Hay una necesidad urgente y es la de salvar vidas. Dice Eugenio Zaffaroni, ex juez de la Suprema Corte: “en lo referido al paco, no hay producción ni distribución de ningún ‘cartel’. Por favor, que no deformen la realidad. No está el Chapo detrás del paco. Son pequeñas mafias y la producción es casera. El paco no es ni siquiera del todo una droga. Es directamente un veneno. Aquí no hay broma: envenena, destruye tejido neuronal, idiotiza y mata. Una buena brigada policial lo erradicaría. Una brigada ‘anti-paco’. Una brigada de gente confiable y honesta, jugada. Hay policías honestos, no jorobemos, no pensemos que todo está podrido. No es cierto. Y hace falta un buen sistema de tratamiento e integración de los pibes paqueros”.

La de policías buenos y malos es la antinomia de siempre. Honestos vs corruptos. Una batalla que, con los resultados a la vista, siempre ganan los peores. José Cano apuntó días pasados, durante un almuerzo en LA GACETA, lo conveniente que sería estructurar secciones de asuntos internos, a cargo de civiles, para que investiguen esos delitos y depuren las fuerzas de seguridad. Para esas estructuras anquilosadas, acostumbradas a autogobernarse y refractarias del control político, sería un sacudón revolucionario. Y nada fácil, por cierto. Pongamos como ejemplo la Policía de Tucumán, un dinosaurio que se comió todos los gobiernos, de Riera a Alperovich, y se mantiene nostálgica en la huella de dos delincuentes como el “Tuerto” Albornoz y el “Malevo” Ferreyra.

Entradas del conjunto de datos
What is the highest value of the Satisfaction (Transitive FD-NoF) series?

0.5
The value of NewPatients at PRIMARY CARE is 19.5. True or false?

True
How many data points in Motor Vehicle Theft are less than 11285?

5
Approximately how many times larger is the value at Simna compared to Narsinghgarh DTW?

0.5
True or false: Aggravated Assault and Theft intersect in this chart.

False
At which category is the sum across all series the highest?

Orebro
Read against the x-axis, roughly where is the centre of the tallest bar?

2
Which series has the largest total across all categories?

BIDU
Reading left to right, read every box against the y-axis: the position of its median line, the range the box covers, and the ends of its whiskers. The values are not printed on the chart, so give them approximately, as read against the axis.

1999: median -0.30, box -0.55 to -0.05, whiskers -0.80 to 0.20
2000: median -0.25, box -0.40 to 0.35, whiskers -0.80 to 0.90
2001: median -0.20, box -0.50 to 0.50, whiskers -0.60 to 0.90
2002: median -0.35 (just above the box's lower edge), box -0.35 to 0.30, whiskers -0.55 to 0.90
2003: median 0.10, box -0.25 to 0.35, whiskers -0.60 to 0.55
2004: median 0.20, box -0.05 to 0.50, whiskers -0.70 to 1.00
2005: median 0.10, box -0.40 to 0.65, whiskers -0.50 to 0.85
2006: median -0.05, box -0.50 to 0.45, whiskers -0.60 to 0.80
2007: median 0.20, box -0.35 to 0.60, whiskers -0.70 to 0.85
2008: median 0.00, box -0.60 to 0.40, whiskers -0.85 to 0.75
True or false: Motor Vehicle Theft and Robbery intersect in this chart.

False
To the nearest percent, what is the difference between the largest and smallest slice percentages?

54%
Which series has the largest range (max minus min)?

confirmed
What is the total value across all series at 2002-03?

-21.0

## ENUNCIADO DEL EJERCICIO
Transcribe completo, sin cambiar nada, el texto de arriba sobre el paco y la policía.

## SOLUCIÓN DE LA TAREA
Hay una necesidad urgente y es la de salvar vidas. Dice Eugenio Zaffaroni, ex juez de la Suprema Corte: “en lo referido al paco, no hay producción ni distribución de ningún ‘cartel’. Por favor, que no deformen la realidad. No está el Chapo detrás del paco. Son pequeñas mafias y la producción es casera. El paco no es ni siquiera del todo una droga. Es directamente un veneno. Aquí no hay broma: envenena, destruye tejido neuronal, idiotiza y mata. Una buena brigada policial lo erradicaría. Una brigada ‘anti-paco’. Una brigada de gente confiable y honesta, jugada. Hay policías honestos, no jorobemos, no pensemos que todo está podrido. No es cierto. Y hace falta un buen sistema de tratamiento e integración de los pibes paqueros”.

La de policías buenos y malos es la antinomia de siempre. Honestos vs corruptos. Una batalla que, con los resultados a la vista, siempre ganan los peores. José Cano apuntó días pasados, durante un almuerzo en LA GACETA, lo conveniente que sería estructurar secciones de asuntos internos, a cargo de civiles, para que investiguen esos delitos y depuren las fuerzas de seguridad. Para esas estructuras anquilosadas, acostumbradas a autogobernarse y refractarias del control político, sería un sacudón revolucionario. Y nada fácil, por cierto. Pongamos como ejemplo la Policía de Tucumán, un dinosaurio que se comió todos los gobiernos, de Riera a Alperovich, y se mantiene nostálgica en la huella de dos delincuentes como el “Tuerto” Albornoz y el “Malevo” Ferreyra.